----- INPUT MATERIAL
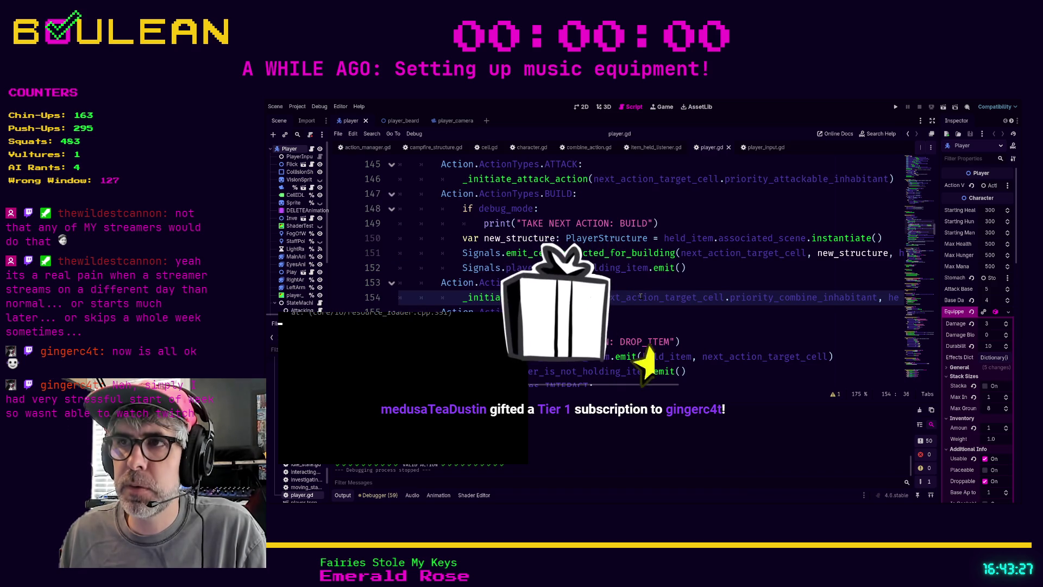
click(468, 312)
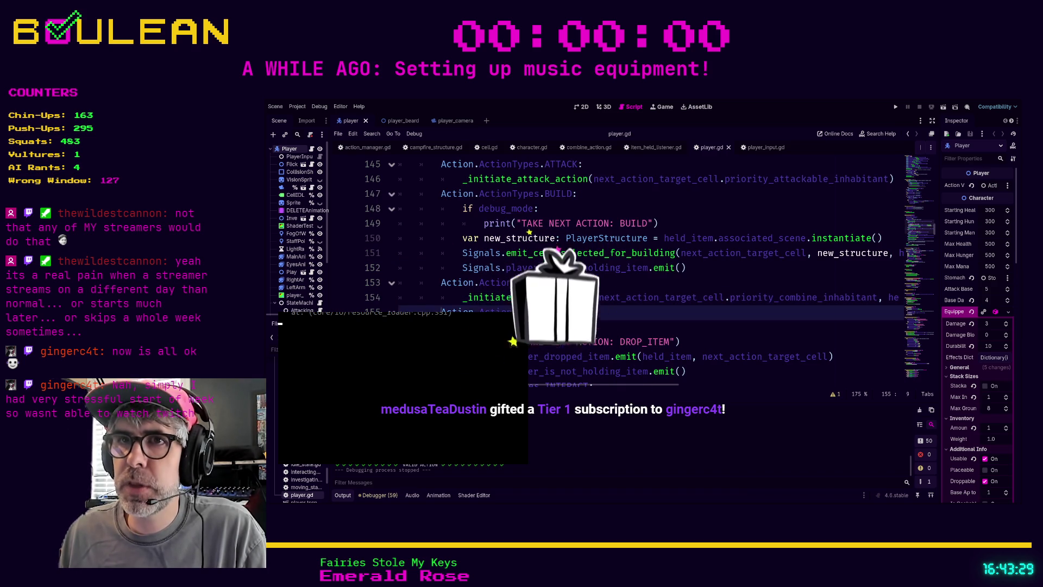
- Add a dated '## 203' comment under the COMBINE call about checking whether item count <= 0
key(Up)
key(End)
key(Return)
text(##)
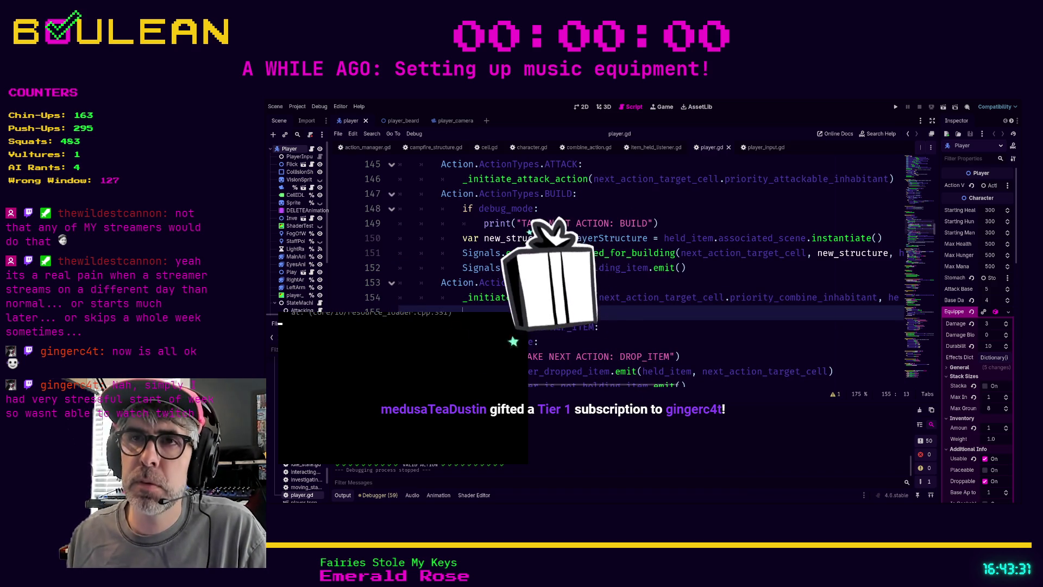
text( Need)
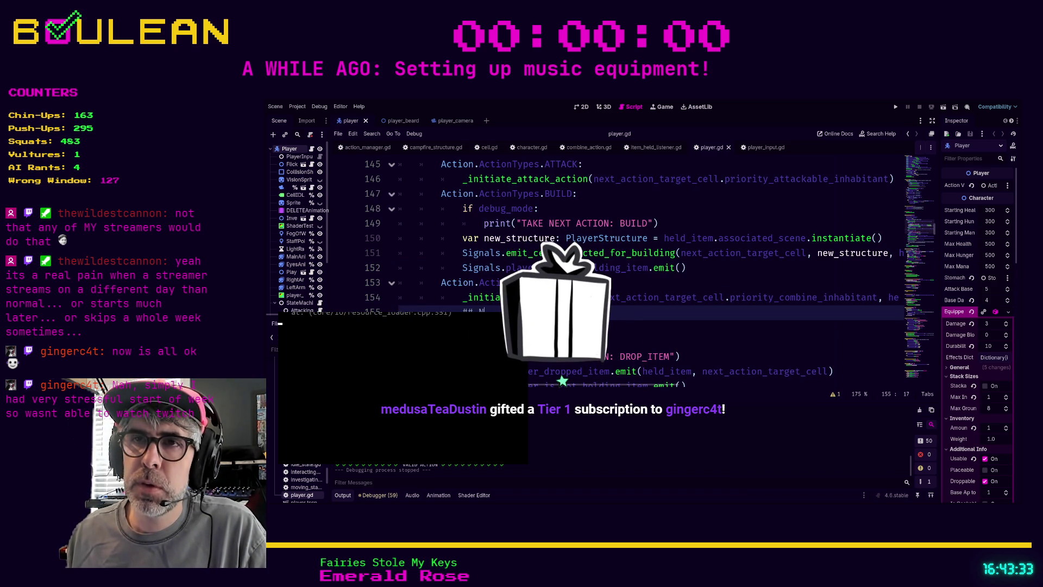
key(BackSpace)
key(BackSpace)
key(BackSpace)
----------
WORK TO BE COMPLETED: Omit the pictures and copy the records above exactly.

RESULT:
click(468, 312)
- Add a dated '## 203' comment under the COMBINE call about checking whether item count <= 0
key(Up)
key(End)
key(Return)
text(##)
text( Need)
key(BackSpace)
key(BackSpace)
key(BackSpace)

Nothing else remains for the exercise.